Extract:
···
This recipe is for 12 buns.

Ingredients:

For the buns:

3 ½ cups of all-purpose flour

7grs of dry yeast

½ cup of warm water

½ cup of milk

1 teaspoon of salt

4 tablespoons of olive oil

1 egg

1 tablespoon of sugar

For the crab salad:

700gr of crab meat, I used canned crab meat

3 celery stalks, chopped very small

1 granny smith apple, chopped very small

Juice of 1 lime

8 tablespoons of mayonnaise

2 teaspoons of mustard

Celery salt to taste

Salt to taste

Pepper to taste

½ cup of chopped chives, plus more for decoration

Extras:

Poppy seeds

Egg wash

To make the buns:

Place the yeast and the warm water in the bowl of the stand mixer. Let it stand for 5 minutes.

After the 5 minutes are up, add the remaining ingredients for the dough. Knead on low speed for 5 minutes, using the dough hook attachment. You can also knead it by hand.

Then remove the dough from the bowl. Clean the bowl and grease it with a bit of vegetable oil.  Form the dough into a ball and place it back into the greased bowl. Cover with plastic film and let it rise for 1 hour in a warm place.

Once the dough has risen, place it on a floured working area and divide it into 12 equal pieces. Shape each piece into a ball. Place the balls in an oven tray lined with parchment paper, leaving some space in between.
···
Work to be completed:
Answer these questions from the recipe:
1. How many buns does it make?
2. How much crab meat goes into the crab salad?
3. How long should the covered dough rise?
The records that come next are from a different source than the recipe.
···
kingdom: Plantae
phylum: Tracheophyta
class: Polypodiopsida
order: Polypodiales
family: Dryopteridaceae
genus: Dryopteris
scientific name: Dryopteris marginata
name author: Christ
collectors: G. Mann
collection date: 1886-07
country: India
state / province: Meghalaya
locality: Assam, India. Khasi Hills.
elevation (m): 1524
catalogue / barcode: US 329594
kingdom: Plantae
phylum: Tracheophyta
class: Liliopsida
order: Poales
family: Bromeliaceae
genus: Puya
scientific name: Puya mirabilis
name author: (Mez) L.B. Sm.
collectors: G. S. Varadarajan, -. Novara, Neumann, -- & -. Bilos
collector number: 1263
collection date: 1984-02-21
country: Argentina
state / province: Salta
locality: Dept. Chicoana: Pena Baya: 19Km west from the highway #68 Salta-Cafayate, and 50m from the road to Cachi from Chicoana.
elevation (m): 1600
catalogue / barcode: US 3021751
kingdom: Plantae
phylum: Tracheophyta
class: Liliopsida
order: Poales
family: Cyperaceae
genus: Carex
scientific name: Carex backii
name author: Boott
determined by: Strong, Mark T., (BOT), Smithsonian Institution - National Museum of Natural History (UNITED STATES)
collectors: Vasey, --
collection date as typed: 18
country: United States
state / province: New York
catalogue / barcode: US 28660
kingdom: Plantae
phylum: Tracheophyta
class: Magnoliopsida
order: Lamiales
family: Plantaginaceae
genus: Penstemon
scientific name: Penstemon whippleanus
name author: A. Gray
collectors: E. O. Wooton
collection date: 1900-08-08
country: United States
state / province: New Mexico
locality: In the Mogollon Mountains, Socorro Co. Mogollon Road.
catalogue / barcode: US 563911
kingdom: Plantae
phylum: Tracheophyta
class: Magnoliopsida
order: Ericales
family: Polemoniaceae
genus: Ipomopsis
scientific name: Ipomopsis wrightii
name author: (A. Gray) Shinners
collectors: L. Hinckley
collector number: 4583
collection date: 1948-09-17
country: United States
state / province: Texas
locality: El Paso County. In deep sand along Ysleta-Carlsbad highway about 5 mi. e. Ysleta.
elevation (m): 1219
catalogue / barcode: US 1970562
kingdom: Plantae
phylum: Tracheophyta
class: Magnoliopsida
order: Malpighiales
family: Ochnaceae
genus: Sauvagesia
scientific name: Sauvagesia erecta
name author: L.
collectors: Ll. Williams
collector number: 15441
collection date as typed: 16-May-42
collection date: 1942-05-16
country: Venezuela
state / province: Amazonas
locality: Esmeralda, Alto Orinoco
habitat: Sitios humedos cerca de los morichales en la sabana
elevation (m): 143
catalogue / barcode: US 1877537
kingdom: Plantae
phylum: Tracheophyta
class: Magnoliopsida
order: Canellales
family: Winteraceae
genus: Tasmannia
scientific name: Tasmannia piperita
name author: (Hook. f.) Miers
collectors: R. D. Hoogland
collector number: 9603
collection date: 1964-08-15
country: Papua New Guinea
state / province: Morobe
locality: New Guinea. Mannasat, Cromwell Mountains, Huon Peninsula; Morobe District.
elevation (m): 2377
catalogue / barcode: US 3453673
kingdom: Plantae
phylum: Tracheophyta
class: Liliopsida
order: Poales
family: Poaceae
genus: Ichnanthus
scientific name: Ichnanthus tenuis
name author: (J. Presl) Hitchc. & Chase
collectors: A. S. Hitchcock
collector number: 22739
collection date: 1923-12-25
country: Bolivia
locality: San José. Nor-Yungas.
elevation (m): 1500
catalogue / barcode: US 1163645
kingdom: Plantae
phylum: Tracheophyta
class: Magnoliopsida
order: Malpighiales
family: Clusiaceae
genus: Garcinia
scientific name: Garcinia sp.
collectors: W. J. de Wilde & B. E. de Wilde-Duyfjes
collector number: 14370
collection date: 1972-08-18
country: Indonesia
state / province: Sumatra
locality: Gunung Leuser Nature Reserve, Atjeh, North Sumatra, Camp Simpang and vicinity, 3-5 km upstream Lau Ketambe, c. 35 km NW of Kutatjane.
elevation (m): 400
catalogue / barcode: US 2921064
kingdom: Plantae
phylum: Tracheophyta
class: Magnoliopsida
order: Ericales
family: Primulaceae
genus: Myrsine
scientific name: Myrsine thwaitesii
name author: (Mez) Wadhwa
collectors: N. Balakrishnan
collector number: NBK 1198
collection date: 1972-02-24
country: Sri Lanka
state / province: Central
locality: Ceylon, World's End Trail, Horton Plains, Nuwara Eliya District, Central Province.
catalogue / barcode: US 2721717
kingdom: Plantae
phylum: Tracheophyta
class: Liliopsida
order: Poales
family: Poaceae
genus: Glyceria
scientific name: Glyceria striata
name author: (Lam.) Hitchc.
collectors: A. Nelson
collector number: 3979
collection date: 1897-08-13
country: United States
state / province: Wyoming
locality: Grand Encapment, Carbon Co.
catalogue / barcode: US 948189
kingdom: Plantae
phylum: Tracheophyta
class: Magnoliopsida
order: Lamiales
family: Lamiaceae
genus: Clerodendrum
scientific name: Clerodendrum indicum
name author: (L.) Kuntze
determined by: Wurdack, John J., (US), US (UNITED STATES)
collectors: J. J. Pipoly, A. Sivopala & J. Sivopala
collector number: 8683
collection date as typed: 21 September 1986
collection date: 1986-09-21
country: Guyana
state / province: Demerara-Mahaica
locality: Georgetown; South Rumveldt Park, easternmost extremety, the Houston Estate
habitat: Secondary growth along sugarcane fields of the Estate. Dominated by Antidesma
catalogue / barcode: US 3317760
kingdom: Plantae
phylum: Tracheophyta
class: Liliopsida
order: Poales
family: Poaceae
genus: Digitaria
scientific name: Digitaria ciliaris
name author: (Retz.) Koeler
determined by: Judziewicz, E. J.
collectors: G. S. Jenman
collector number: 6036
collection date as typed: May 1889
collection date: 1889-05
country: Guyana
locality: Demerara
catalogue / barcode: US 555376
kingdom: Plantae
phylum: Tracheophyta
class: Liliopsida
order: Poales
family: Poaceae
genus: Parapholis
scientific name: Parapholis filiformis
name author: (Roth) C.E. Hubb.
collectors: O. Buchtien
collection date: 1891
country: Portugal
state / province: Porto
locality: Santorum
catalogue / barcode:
···
Written reply:
1. 12 buns.
2. 700 grams.
3. 1 hour.